Now it is time to create a user

[admin@RemoteOffice] /ppp secret> add name=Laptop service=sstp password=123 local-address=10.1.101.1 remote-address=10.1.101.100

[admin@RemoteOffice] /ppp secret> print detail Flags: X - disabled

0 name="Laptop" service=sstp caller-id="" password="123" profile=default local-address=10.1.101.1 remote-address=10.1.101.100 routes==""

[admin@RemoteOffice] /ppp secret>

Notice that SSTP local address is the same as routers address on local interface and remote address is form the same range as local network (10.1.101.0/24).

Next step is to enable sstp server and sstp client on the laptop.

[admin@RemoteOffice] /interface sstp-server server> set certificate=server [admin@RemoteOffice] /interface sstp-server server> set enabled=yes

[admin@RemoteOffice] /interface sstp-server server> set authentication=mschap2 [admin@RemoteOffice] /interface sstp-server server> print

Notice that authentication is set to mschap. These are the only authentication options that are valid to establish secure tunnel.

SSTP client from the laptop should connect to routers public IP which in our example is 192.168.80.1.

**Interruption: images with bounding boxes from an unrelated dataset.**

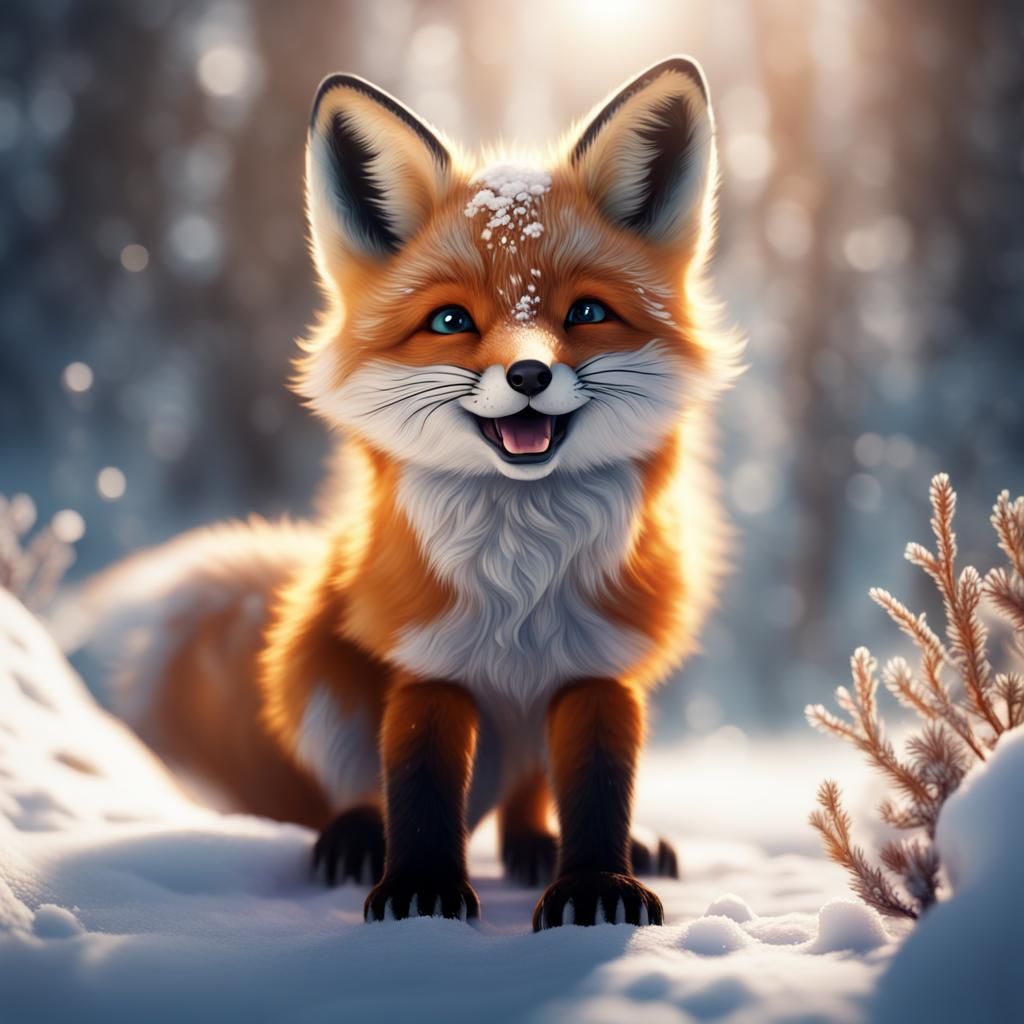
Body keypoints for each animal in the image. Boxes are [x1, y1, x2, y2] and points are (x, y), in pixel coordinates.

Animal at [79, 55, 741, 930]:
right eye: (452, 321)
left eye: (588, 312)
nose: (528, 375)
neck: (521, 578)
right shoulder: (427, 666)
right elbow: (420, 785)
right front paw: (421, 894)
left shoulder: (599, 669)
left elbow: (599, 787)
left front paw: (598, 885)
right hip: (312, 667)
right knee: (361, 789)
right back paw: (358, 840)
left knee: (529, 802)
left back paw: (546, 846)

Please, consult the respective manual on how to set up a SSTP client with the software You are using. If you set up SSTP client on Windows and self-signed certificates are used, then CA certificate should be added to trusted root [2].

Note: Currently SSTP is supported on Windows 2008, Windows Vista and Vista SP1. Other OS will not be able to connect to SSTP server

To verify if sstp client is connected

[admin@RemoteOffice] /interface sstp-server> print

user: "Laptop"

caller-id: "192.168.99.1:43886"

mtu: 1500

At this point (when SSTP client is successfully connected) if you will try to ping any workstation form the laptop, ping will time out, because Laptop is unable to get ARPs from workstations. Solution is to set up proxy-arp on local interface

[admin@RemoteOffice] /interface ethernet> set ether2 arp=proxy-arp [admin@RemoteOffice] /interface ethernet> print

Flags: X - disabled, R - running

# NAME MTU MAC-ADDRESS ARP 0 R ether1 1500 00:30:4F:0B:7B:C1 enabled 1 R ether2 1500 00:30:4F:06:62:12 proxy-arp [admin@RemoteOffice] interface ethernet>

After proxy-arp is enabled client can successfully reach all workstations in local network behind the router.